───── Records for the exercise ─────
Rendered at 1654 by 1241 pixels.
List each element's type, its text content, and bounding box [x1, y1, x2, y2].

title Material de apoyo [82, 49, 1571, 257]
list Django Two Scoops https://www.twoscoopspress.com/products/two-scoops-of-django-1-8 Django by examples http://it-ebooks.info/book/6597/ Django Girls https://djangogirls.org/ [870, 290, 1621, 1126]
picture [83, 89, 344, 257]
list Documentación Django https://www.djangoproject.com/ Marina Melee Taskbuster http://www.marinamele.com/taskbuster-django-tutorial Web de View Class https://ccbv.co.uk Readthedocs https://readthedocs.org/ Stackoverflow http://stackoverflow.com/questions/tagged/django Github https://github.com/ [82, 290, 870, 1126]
─────
Retype the lines verbatim, from the start of the records through the line containing "picture [83, 89, 344, 257]", including that line.

Correct result.
Rendered at 1654 by 1241 pixels.
List each element's type, its text content, and bounding box [x1, y1, x2, y2].

title Material de apoyo [82, 49, 1571, 257]
list Django Two Scoops https://www.twoscoopspress.com/products/two-scoops-of-django-1-8 Django by examples http://it-ebooks.info/book/6597/ Django Girls https://djangogirls.org/ [870, 290, 1621, 1126]
picture [83, 89, 344, 257]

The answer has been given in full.